Band electrifies indie crowd
John Darnielle, guitarists, keyboardist and lead singer of The Mountain Goats, said it best on Friday night, “Some artists would use stencils, but they’re just posers.”
It speaks to not only the oddly-hipster style of the band, but even more so to the quality and care that the members put into all their work — their shows in particular.
Whether it was the get-to-know-your-neighbor venue style or the lackadaisical nature of the artists — probably both, honestly — the set Friday night at Fitzgerald’s was incredible.
Opening up with Nurses was a brilliant move on the part of The Mountain Goats.
Portland-based Nurses complemented the often deconstructed tone The Goats put on with their tight and oddly-distinctive drumbeats.
Their first few songs felt a bit like an unplugged OneRepublic, but it quickly morphed into a catchy Portland, indie style with the unique mix of interweaving synthesizers and keyboards.
Singer Aaron Chapman’s finely tuned falsetto only added to their charm.
The main attraction completely dominated the night, of course.
Walking on stage to an unseen piano introduction in their untailored and unbuttoned suits, The Mountain Goats, consisting of Darnielle, bassist Peter Hughes and drummer Jon Wurster, caused an uproar.
Hailing from Clarmont, Calif., Darnielle has been keeping the band afloat since 1991.
His experience behind the microphone translated directly into his ease and comfort on stage, not even thinking about breaking into a story about how he wanted to make thousands of custom LP covers for his fans.
He was unabashed in telling the audience to shut up or say how he genuinely really liked Houston despite what “trash” other Texans may say about our city.
Darnielle and his songs have a way of making someone extremely cheerful, that is, until that person actually listens to the lyrics of the songs.

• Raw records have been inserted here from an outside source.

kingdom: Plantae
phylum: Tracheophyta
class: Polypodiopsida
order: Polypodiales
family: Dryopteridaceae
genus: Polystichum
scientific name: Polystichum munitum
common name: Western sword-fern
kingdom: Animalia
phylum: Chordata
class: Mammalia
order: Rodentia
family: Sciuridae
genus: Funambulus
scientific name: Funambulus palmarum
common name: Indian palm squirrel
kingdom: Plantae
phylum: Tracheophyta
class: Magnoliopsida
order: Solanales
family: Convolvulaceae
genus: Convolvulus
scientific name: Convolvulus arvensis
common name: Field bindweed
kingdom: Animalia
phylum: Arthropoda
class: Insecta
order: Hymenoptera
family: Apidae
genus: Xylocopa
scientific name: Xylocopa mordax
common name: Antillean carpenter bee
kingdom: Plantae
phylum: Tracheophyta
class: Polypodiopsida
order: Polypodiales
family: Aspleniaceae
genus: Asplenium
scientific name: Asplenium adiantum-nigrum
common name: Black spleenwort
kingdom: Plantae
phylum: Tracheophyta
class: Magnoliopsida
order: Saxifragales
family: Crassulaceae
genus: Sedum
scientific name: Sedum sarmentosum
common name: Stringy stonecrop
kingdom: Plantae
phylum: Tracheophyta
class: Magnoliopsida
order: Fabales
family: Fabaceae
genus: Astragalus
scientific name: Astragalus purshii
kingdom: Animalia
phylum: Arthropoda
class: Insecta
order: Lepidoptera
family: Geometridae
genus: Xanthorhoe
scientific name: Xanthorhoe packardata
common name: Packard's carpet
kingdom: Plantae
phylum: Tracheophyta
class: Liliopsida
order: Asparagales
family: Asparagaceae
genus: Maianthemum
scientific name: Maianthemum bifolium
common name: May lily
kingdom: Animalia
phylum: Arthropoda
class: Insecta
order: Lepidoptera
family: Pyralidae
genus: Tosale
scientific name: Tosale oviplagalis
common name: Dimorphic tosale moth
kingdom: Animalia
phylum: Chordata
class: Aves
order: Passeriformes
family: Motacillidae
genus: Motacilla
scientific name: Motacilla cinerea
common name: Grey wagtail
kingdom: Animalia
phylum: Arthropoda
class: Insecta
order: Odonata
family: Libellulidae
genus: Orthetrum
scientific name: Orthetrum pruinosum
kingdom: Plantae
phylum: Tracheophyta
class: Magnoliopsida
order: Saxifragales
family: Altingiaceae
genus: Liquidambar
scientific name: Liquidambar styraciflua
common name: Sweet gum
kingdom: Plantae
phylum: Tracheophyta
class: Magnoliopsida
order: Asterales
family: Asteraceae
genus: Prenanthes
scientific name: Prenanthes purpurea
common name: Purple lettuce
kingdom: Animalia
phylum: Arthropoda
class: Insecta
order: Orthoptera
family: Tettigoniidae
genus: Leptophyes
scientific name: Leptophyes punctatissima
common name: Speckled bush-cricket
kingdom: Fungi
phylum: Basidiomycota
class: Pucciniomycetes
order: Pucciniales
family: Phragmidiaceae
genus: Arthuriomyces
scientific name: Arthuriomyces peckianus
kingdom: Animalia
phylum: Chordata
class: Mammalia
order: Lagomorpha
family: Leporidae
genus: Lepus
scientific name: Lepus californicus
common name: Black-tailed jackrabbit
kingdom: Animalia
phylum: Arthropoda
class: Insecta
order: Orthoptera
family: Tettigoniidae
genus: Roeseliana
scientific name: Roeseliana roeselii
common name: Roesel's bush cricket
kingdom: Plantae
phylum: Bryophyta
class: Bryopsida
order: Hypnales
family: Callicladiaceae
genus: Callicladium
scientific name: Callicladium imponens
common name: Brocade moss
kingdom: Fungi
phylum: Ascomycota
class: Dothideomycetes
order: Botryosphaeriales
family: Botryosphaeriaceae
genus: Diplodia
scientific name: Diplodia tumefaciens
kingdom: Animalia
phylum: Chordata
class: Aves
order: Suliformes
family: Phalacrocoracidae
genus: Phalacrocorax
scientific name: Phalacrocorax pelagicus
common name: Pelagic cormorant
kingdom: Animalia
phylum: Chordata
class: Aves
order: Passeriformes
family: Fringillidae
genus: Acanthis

The album “Sunset Tree,” the most acclaimed of their extensive repertoire, chronicles the child abuse Darnielle suffered from his alcoholic stepfather in a disturbingly pleasant way.
Their songs range from reflective acoustic ones to peppy keyboard and bass combos.
Of course, all have a unique and purposefully amateur charm to them. Each is like a short story set to song; the lyrics are the most important quality of this band’s music.
The intimacy of the show really electrified the already uncommonly excited indie crowd.
Favorites like “Ever Death Metal Band Out of Denton,” “No Children,” and “This Year” brought the crowds to an impressively hard to illicit back-and-forth sway.
By the encore, Darnielle was having such a good time that he went out into the crowd and embraced the heads of a few lucky fans.
Overall, both bands gave a spectacular show that definitely merits a second or even a third purchase.